Guess we’re heartless monsters after all, for insisting on such details.
Side note: We’re not alone. The comments are FULL of what Bartlett doesn’t do.
No pushback, no hard questions, absolutely nothing about the big elephants in the room: January 6, corruption, policy by tweet in the first administration, unhinged Truth Social screeds in the current administration, the elevation of Trump into a “dear leader” figure and what any of that means for American democracy, and alarming and obvious senescence.
But in “letting the subject talk,” we learn a lot.
And that’s perhaps a really important lesson from the UNASB experiment: anyone on the Democratic side wondering how on earth we got to this juncture in our 250th year, could take a lesson in simply approaching the conversation with curiosity letting the person talk.
Would it make you grind your back teeth into dust in the process? Yes, probably. But the alternative is to not listen, not learn, and not see the patterns play out in real time. That is to our detriment on the left. And it’s why we continue to get caught by surprise when our talking points don’t land with voters – or for that matter Uncle Joe at Thanksgiving three weeks after an(y) election that didn’t go the way we wanted. In that, Ms. Trump does have one incredibly good point about tuning out the haters and the noise that any therapist has probably said at least once to their patient:
“You have a choice only in how you respond.”

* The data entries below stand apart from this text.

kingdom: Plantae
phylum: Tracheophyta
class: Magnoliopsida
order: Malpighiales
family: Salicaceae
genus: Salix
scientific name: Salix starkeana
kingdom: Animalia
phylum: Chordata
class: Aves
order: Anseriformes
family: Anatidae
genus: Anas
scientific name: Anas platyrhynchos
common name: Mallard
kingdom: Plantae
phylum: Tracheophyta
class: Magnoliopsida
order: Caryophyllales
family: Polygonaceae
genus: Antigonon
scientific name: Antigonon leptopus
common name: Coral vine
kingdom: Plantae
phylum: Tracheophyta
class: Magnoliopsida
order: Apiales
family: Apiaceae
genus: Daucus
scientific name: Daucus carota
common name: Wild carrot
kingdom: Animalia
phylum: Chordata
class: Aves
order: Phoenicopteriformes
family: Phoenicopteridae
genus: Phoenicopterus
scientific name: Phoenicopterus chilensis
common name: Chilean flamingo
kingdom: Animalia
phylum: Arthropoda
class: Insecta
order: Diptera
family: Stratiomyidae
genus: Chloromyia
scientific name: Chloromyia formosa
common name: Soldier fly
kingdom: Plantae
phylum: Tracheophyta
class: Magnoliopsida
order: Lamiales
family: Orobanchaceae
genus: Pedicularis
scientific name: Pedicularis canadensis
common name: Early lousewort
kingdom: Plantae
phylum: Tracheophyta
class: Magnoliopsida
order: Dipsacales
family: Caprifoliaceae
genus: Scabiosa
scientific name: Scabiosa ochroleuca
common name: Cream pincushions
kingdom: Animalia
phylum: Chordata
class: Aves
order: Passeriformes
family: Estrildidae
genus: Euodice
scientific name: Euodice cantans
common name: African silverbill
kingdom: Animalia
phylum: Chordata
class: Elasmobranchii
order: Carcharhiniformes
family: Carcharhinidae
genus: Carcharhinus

I’m not one to believe that money buys happiness, but it sure has the ability to buy a more pleasant and well-provided luxury. For the rest of us, and apparently like Ms. Trump, there is only choosing in how we respond. That includes how we choose to listen to people who we share no common ground with, how we choose to employ curiosity over emotion, if for no other reason than to not be surprised again this November.



thanks for the recap and for taking the time to review the comments. I agree Bartlett's curiosity is a genuine asset — until it isn't. Letting Ivanka claim credit for child tax credits and anti-trafficking work, without noting her father has cut funding for many children's programs, including domestic abuse programs and international trafficking prosecutions, isn't open-mindedness. It's a free promo. Journalists don't have to know everything. But they do have to ask something.
The UNASB challenge — what would you come away with if you knew nothing about her? — is exactly the right question, and this piece answers it honestly. Ivanka is formidable.
Your piece applauds Bartlett for "letting the subject talk" as a model for the left. Fair point. Kind of a problem today with MSM and all the Trump lies. Problem for Bartless is that listening without accountability isn't curiosity — it's complicity dressed up as open-mindedness. When Bartlett lets the trafficking or child care claims, let alone cuts to Medicaid to tens of millions of kids, go unchallenged, he's not modeling engagement. (I realize MSM has yet to come up with a model, either)
The comments noticed what Bartlett didn't. That's the tell. Good interviewers don't leave the accountability work to the comment section.